▸ Work order
In the entries below, print exactly the lines from the first through the one with "首掛け 腰掛け 卓上 手持ち ウエスト USB-C充電", both included, and none of the pictures.

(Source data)

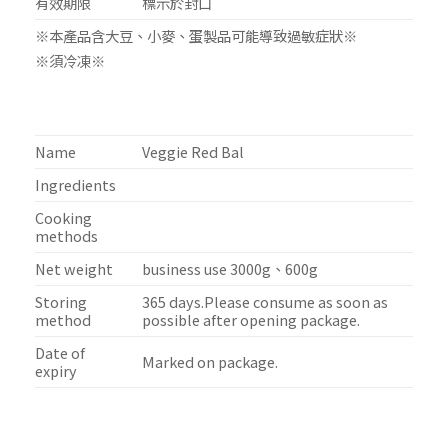
有效期限
標示於封口
※本產品含大豆、小麥、蛋製品可能導致過敏症狀※
※須冷凍※
Name
Veggie Red Bal
Ingredients
Cooking
methods
Net weight
business use 3000g、600g
Storing
365 days.Please consume as soon as
method
possible after opening package.
Date of
Marked on package.
expiry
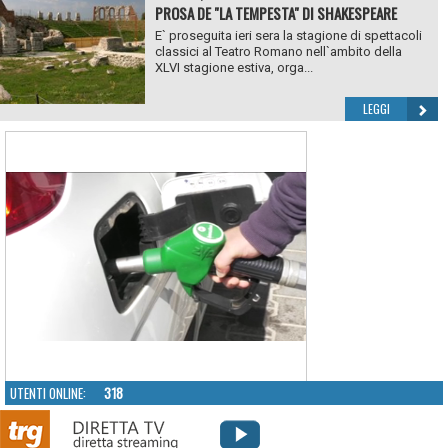
PROSA DE "LA TEMPESTA" DI SHAKESPEARE
E` proseguita ieri sera la stagione di spettacoli
classici al Teatro Romano nell`ambito della
XLVI stagione estiva, orga...
LEGGI
UTENTI ONLINE:
318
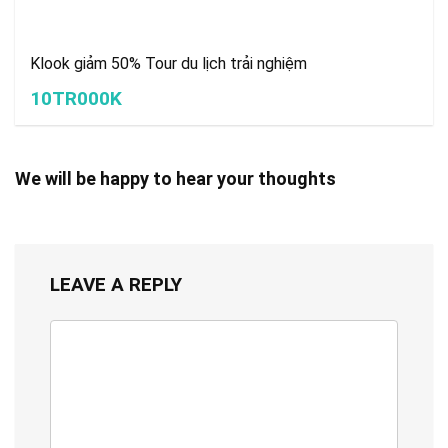
Klook giảm 50% Tour du lịch trải nghiệm
10TR000K
We will be happy to hear your thoughts
LEAVE A REPLY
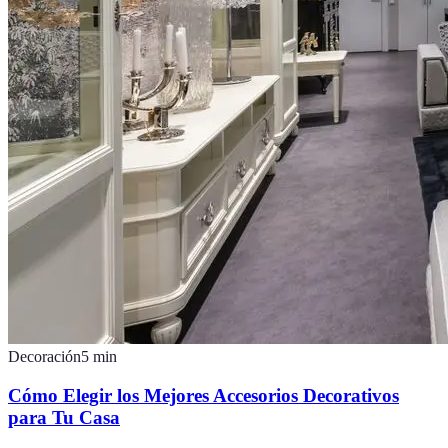
Decoración
5
min
Cómo Elegir los Mejores Accesorios Decorativos
para Tu Casa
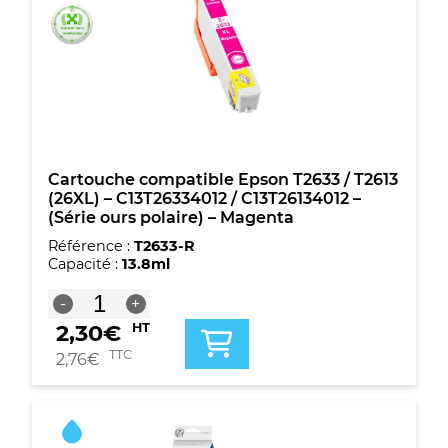
/
T2613
(26XL)
-
C13T26334012
/
C13T26134012
-
(Série
Cartouche compatible Epson T2633 / T2613
ours
(26XL) – C13T26334012 / C13T26134012 –
polaire)
(Série ours polaire) – Magenta
-
Référence :
T2633-R
Magenta
Capacité :
13.8ml
quantité
-
+
de
2,30
€
HT
Cartouche
compatible
TTC
2,76
€
Epson
T2633
/
T2613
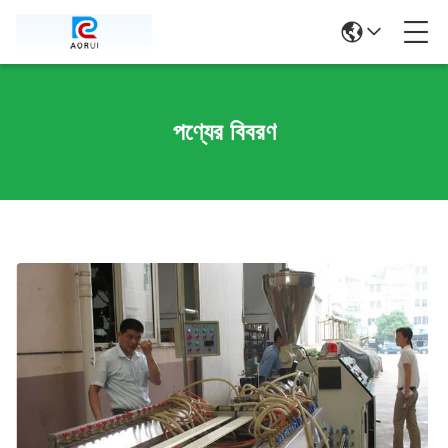
পণ্যের বিবরণ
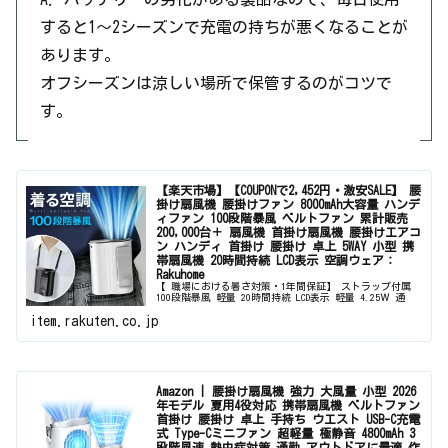
すると1〜2シーズンで充電の持ちが悪くなることが
あります。
オフシーズンは涼しい場所で保管するのがコツで
す。
【楽天市場】【COUPONで2,452円・激安SALE】 腰
掛け扇風機 腰掛けファン 8000mAh大容量 ハンデ
ィファン 100段階暴風 ベルトファン 累計販売
200,000台＋ 扇風機 首掛け扇風機 腰掛けエアコ
ン ハンディ 首掛け 腰掛け 卓上 5WAY 小型 携
帯扇風機 20時間持続 LCD表示 空調ウェア：
Rakuhome
【 職場における暑さ対策・1年間保証】 ストラップ付属
100段階暴風 軽量 20時間持続 LCD表示 軽量 4.25Ｗ 通
勤・通学 キャンペン アウトドア作業 観戦 倉庫作業 オフ
item.rakuten.co.jp
ィス 建設労働 旅行。【COUPONで2,452円・激安S...
Amazon | 腰掛け扇風機 強力 大風量 小型 2026
年モデル 夏用4役対応 携帯扇風機 ベルトファン
首掛け 腰掛け 卓上 手持ち ウエスト USB-C充電
式 Type-Cミニファン 超軽量 極静音 4800mAh 3
段階風速 熱中症対策 通勤 アウトドアに最適 作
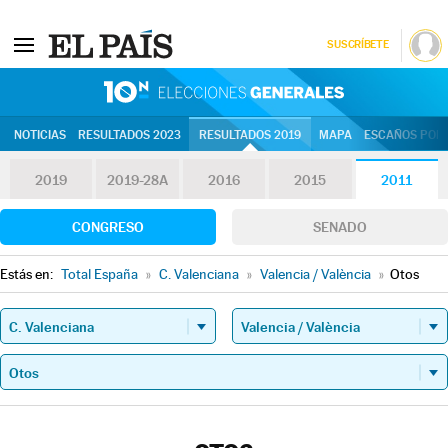
SUSCRÍBETE
10N | Eleccion
NOTICIAS
RESULTADOS 2023
RESULTADOS 2019
MAPA
ESCAÑOS POR 
2019
2019-28A
2016
2015
2011
CONGRESO
SENADO
Estás en:
Total España
»
C. Valenciana
»
Valencia / València
»
Otos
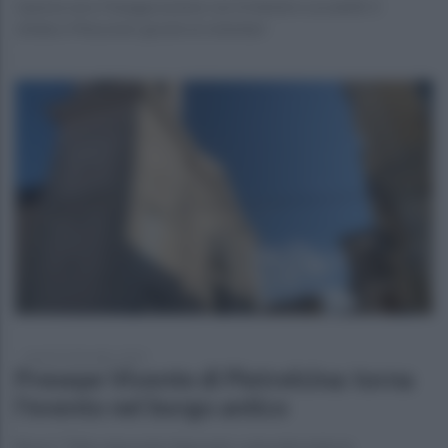
Questa sera l'inaugurazione con il ministro Locatelli. il
sindaco Mazzone: grazie ai volontari
lunedì 26 dicembre 2022
Presepe Vivente di Pietrelcina: torna
l'evento nel borgo antico
Rossi: “Oltre duecento figuranti, coinvolte tutte le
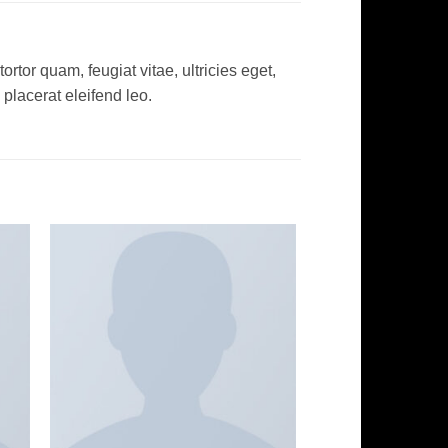
tor quam, feugiat vitae, ultricies eget,
placerat eleifend leo.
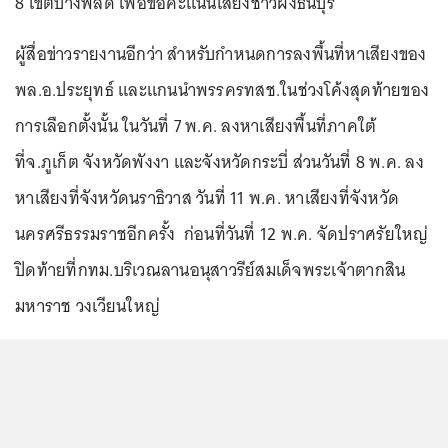
8 เขตบางพลัด เพื่อขอคะแนนเสียงชาวฝั่งธนบุรี
ผู้สื่อข่าวรายงานอีกว่า สำหรับกำหนดการลงพื้นที่หาเสียงของ
พล.อ.ประยุทธ์ และแกนนำพรรครทสช.ในช่วงโค้งสุดท้ายของ
การเลือกตั้งนั้น ในวันที่ 7 พ.ค. ลงหาเสียงพื้นที่ภาคใต้
ที่จ.ภูเก็ต จังหวัดพังงา และจังหวัดกระบี่ ส่วนวันที่ 8 พ.ค. ลง
หาเสียงที่จังหวัดนราธิวาส วันที่ 11 พ.ค. หาเสียงที่จังหวัด
นครศรีธรรมราชอีกครั้ง ก่อนที่วันที่ 12 พ.ค. จัดปราศรัยใหญ่
ปิดท้ายที่กทม.บริเวณลานอนุสาวรีย์สมเด็จพระเจ้าตากสิน
มหาราช วงเวียนใหญ่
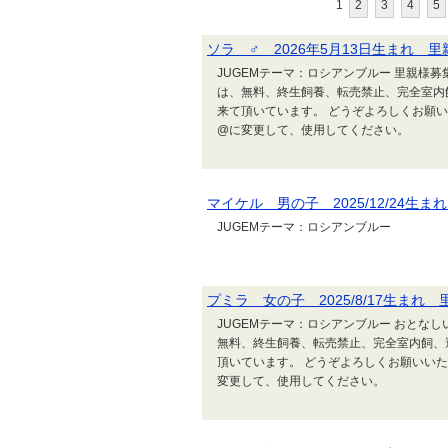
1
2
3
4
5
ソラ ♂ 2026年5月13日生まれ 
JUGEMテーマ：ロシアンブルー 里親様募
は、無料、終生飼養、転売禁止、完全室内
来て頂いています。 どうぞよろしくお願いいたします
@に変更して、使用してください。
マイケル 男の子 2025/12/24生
JUGEMテーマ：ロシアンブルー
プミラ 女の子 2025/8/17生まれ
JUGEMテーマ：ロシアンブルー おとなし
無料、終生飼養、転売禁止、完全室内飼、
頂いています。 どうぞよろしくお願いいたします。 
変更して、使用してください。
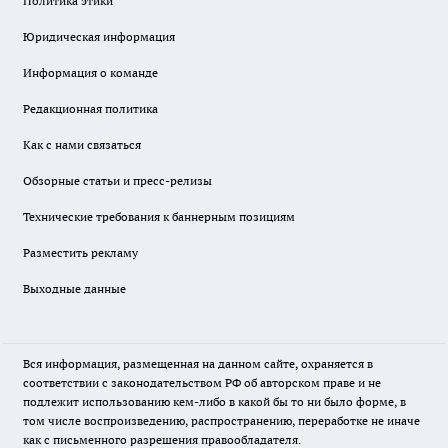
Политика этики
Юридическая информация
Информация о команде
Редакционная политика
Как с нами связаться
Обзорные статьи и пресс-релизы
Технические требования к баннерным позициям
Разместить рекламу
Выходные данные
Вся информация, размещенная на данном сайте, охраняется в
соответствии с законодательством РФ об авторском праве и не
подлежит использованию кем-либо в какой бы то ни было форме, в
том числе воспроизведению, распространению, переработке не иначе
как с письменного разрешения правообладателя.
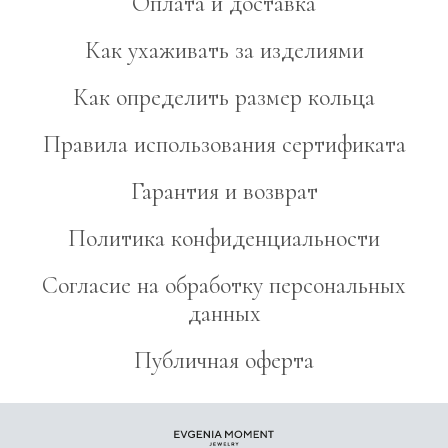
Оплата и доставка
Как ухаживать за изделиями
Как определить размер кольца
Правила использования сертификата
Гарантия и возврат
Политика конфиденциальности
Согласие на обработку персональных
данных
Публичная оферта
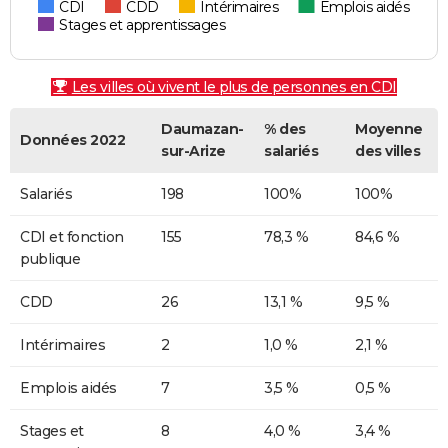
CDI
CDD
Intérimaires
Emplois aidés
Stages et apprentissages
Les villes où vivent le plus de personnes en CDI
Daumazan-
% des
Moyenne
Données 2022
sur-Arize
salariés
des villes
Salariés
198
100%
100%
CDI et fonction
155
78,3 %
84,6 %
publique
CDD
26
13,1 %
9,5 %
Intérimaires
2
1,0 %
2,1 %
Emplois aidés
7
3,5 %
0,5 %
Stages et
8
4,0 %
3,4 %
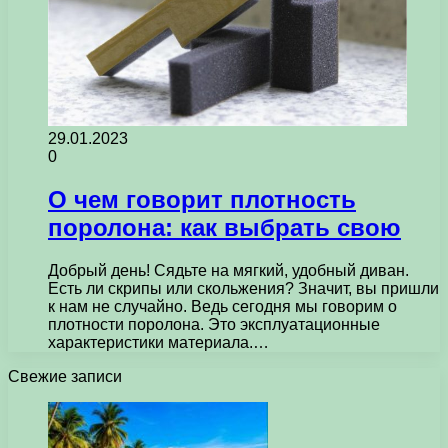
29.01.2023
0
О чем говорит плотность
поролона: как выбрать свою
Добрый день! Сядьте на мягкий, удобный диван.
Есть ли скрипы или скольжения? Значит, вы пришли
к нам не случайно. Ведь сегодня мы говорим о
плотности поролона. Это эксплуатационные
характеристики материала.…
Свежие записи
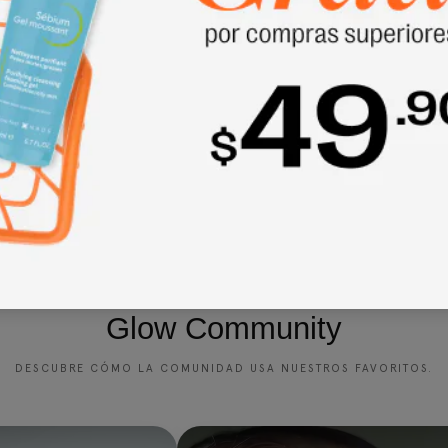
Reseñas de Clientes
Sé el primero en escribir una reseña
Glow Community
DESCUBRE CÓMO LA COMUNIDAD USA NUESTROS FAVORITOS.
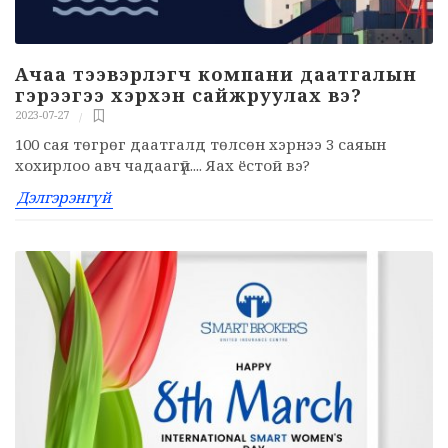
Ачаа тээвэрлэгч компани даатгалын
гэрээгээ хэрхэн сайжруулах вэ?
2023-07-27
100 сая төгрөг даатгалд төлсөн хэрнээ 3 саяын
хохирлоо авч чадаагүй.... Яах ёстой вэ?
Дэлгэрэнгүй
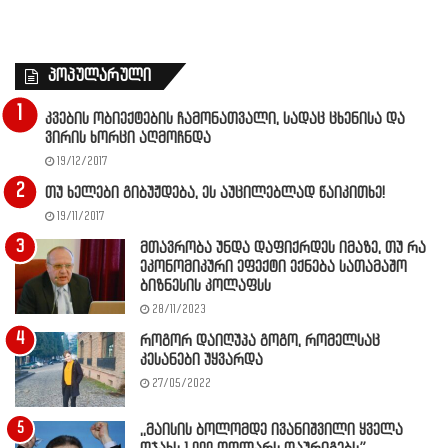
პოპულარული
კვების ობიექტების ჩამონათვალი, სადაც ცხენისა და
ვირის ხორცი აღმოჩნდა
19/12/2017
თუ ხელები გიბუჟდება, ეს აუცილებლად წაიკითხე!
19/11/2017
მთავრობა უნდა დაფიქრდეს იმაზე, თუ რა
ეკონომიკური ეფექტი ექნება სათამაშო
ბიზნესის კოლაფსს
28/11/2023
როგორ დაიღუპა გოგო, რომელსაც
კესანები უყვარდა
27/05/2022
,,მაისის ბოლომდე ივანიშვილი ყველა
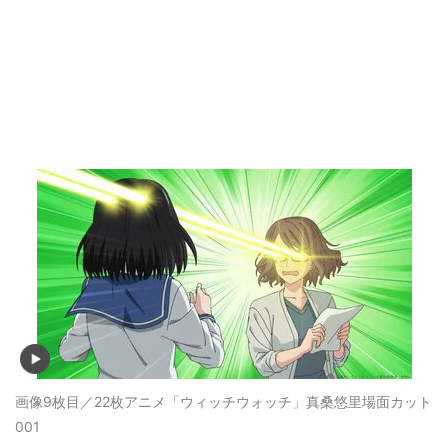
画像9枚目／22枚
アニメ「ウィッチウォッチ」真桑悠里場面カット
001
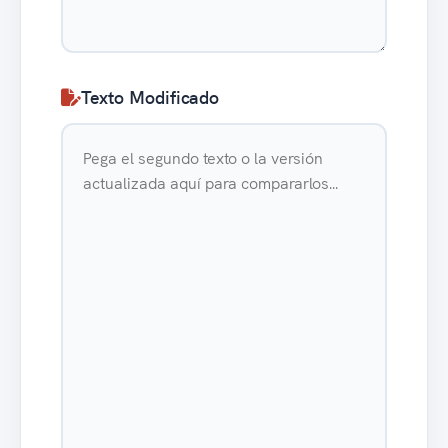
Texto Modificado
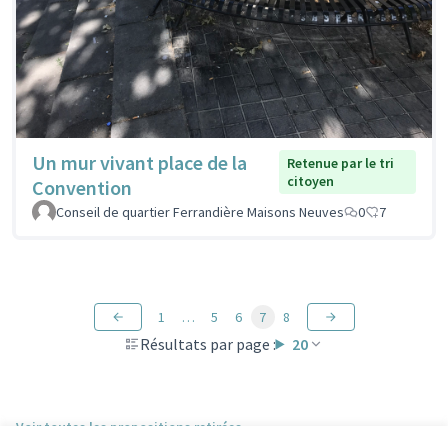
Un mur vivant place de la
Retenue par le tri
citoyen
Convention
Conseil de quartier Ferrandière Maisons Neuves
0
7
1
…
5
6
7
8
Résultats par page :
20
Voir toutes les propositions retirées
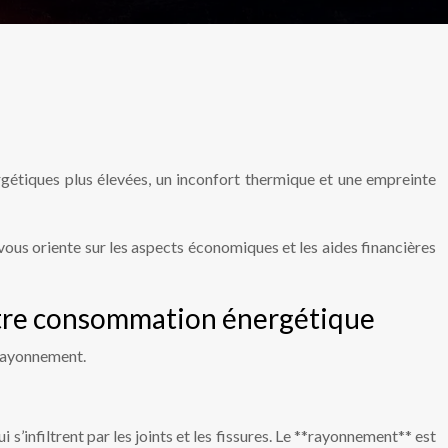
rgétiques plus élevées, un inconfort thermique et une empreinte
 vous oriente sur les aspects économiques et les aides financières
 votre consommation énergétique
 rayonnement.
s’infiltrent par les joints et les fissures. Le **rayonnement** est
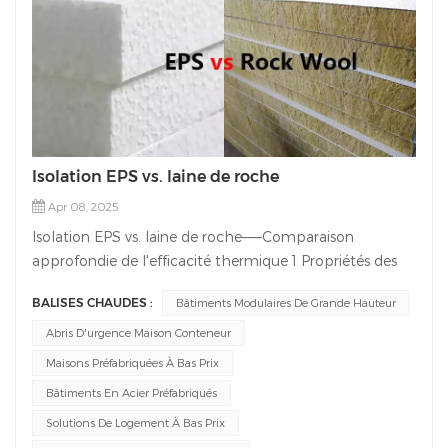
Isolation EPS vs. laine de roche
Apr 08, 2025
Isolation EPS vs. laine de roche——Comparaison
approfondie de l'efficacité thermique 1 Propriétés des
matériaux EPS (polystyrène expansé)Faible conductivité
BALISES CHAUDES :
Bâtiments Modulaires De Grande Hauteur
thermiqueLe PSE présente une conductivité thermique
de 0,033 à 0,038 W/(m·K), ce qui le rend très efficace
Abris D'urgence Maison Conteneur
pour une isolation légère. Sa légèreté (15 à 30 kg/m³)
Maisons Préfabriquées À Bas Prix
convient aux conceptions modulaires comme maisons
Bâtiments En Acier Préfabriqués
conteneurs ou villas préfabriquées.Sensibilité à
Solutions De Logement À Bas Prix
l'humidité:Absorbe facilement l'eau, nécessitant des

▸ Answer box
有效期限
標示於封口
※本產品含大豆、小麥、蛋製品可能導致過敏症狀※
※須冷凍※
Name
Veggie Red Bal
Ingredients
Cooking
methods
Net weight
business use 3000g、600g
Storing
365 days.Please consume as soon as
method
possible after opening package.
Date of
Marked on package.
expiry
PROSA DE "LA TEMPESTA" DI SHAKESPEARE
E` proseguita ieri sera la stagione di spettacoli
classici al Teatro Romano nell`ambito della
XLVI stagione estiva, orga...
LEGGI
UTENTI ONLINE:
318
Klook giảm 50% Tour du lịch trải nghiệm
10TR000K
We will be happy to hear your thoughts
LEAVE A REPLY
Decoración
5
min
Cómo Elegir los Mejores Accesorios Decorativos
para Tu Casa
/
T2613
(26XL)
-
C13T26334012
/
C13T26134012
-
(Série
Cartouche compatible Epson T2633 / T2613
ours
(26XL) – C13T26334012 / C13T26134012 –
polaire)
(Série ours polaire) – Magenta
-
Référence :
T2633-R
Magenta
Capacité :
13.8ml
quantité
-
+
de
2,30
€
HT
Cartouche
compatible
TTC
2,76
€
Epson
T2633
/
T2613
পণ্যের বিবরণ
すると1〜2シーズンで充電の持ちが悪くなることが
あります。
オフシーズンは涼しい場所で保管するのがコツで
す。
【楽天市場】【COUPONで2,452円・激安SALE】 腰
掛け扇風機 腰掛けファン 8000mAh大容量 ハンデ
ィファン 100段階暴風 ベルトファン 累計販売
200,000台＋ 扇風機 首掛け扇風機 腰掛けエアコ
ン ハンディ 首掛け 腰掛け 卓上 5WAY 小型 携
帯扇風機 20時間持続 LCD表示 空調ウェア：
Rakuhome
【 職場における暑さ対策・1年間保証】 ストラップ付属
100段階暴風 軽量 20時間持続 LCD表示 軽量 4.25Ｗ 通
勤・通学 キャンペン アウトドア作業 観戦 倉庫作業 オフ
item.rakuten.co.jp
ィス 建設労働 旅行。【COUPONで2,452円・激安S...
Amazon | 腰掛け扇風機 強力 大風量 小型 2026
年モデル 夏用4役対応 携帯扇風機 ベルトファン
首掛け 腰掛け 卓上 手持ち ウエスト USB-C充電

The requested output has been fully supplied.